Sebuah snap gram yang diposting oleh seorang Author yang akrab Aina panggil Bang Fiersa mencuat di layar ponselnya. Nafas nya pelan-pelan mulai kembali berhembus normal.

“Oke, gak semuanya Na, wake Up !!!”

Ia berusaha mengeringkan basah dipipinya.  Sedikit dramatisir.

***

Aina berusaha melengkungkan bibirnya, mengambil nafas dalam-dalam kemudian menghembuskannya,


“Karena Otak kiri selalu berkata tentang logika.
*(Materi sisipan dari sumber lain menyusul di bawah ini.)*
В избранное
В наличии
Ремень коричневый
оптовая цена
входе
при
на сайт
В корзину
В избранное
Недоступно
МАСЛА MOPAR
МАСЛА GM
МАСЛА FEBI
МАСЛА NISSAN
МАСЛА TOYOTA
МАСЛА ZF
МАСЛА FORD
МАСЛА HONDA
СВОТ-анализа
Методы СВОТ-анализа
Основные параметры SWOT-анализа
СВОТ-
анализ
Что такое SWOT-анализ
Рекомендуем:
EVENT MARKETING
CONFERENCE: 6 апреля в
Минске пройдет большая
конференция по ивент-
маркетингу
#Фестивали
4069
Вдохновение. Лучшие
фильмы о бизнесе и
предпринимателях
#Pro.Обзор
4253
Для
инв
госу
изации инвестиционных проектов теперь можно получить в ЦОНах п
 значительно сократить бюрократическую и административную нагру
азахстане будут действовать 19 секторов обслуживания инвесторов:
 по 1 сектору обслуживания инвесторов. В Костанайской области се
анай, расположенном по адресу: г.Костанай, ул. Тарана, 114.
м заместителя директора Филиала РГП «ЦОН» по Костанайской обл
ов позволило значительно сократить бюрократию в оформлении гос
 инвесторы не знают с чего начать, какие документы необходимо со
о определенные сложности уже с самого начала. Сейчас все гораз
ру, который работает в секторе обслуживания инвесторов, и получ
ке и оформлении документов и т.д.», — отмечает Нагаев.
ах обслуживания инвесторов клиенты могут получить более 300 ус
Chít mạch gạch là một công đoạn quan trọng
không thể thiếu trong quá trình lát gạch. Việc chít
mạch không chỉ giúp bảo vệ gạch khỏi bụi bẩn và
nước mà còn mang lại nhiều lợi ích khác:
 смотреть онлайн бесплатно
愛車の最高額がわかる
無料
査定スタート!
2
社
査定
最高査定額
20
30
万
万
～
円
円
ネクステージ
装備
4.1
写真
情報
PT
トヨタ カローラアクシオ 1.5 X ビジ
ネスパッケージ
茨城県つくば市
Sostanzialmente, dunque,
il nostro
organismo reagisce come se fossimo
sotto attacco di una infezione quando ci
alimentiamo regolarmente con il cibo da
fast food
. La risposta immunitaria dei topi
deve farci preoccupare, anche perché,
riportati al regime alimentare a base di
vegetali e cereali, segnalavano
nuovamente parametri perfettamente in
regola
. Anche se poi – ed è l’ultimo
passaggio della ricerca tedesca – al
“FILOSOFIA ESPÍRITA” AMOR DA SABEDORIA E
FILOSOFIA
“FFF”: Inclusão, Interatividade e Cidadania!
Dan Perasaanpun butuh logika sebagai penyetara kekeliruanmu. Logika itu selau berbicara kepastian bukan kemungkinan. Jadi, ketika suatu saat datang lagi ‘harapan’ dari pada perasaan, maka yang datang adalah harapan ‘pasti’, hasil pembuahan dari logika dan perasaan dengan cukup cinta” lanjut Aina di ruang note ponselnya.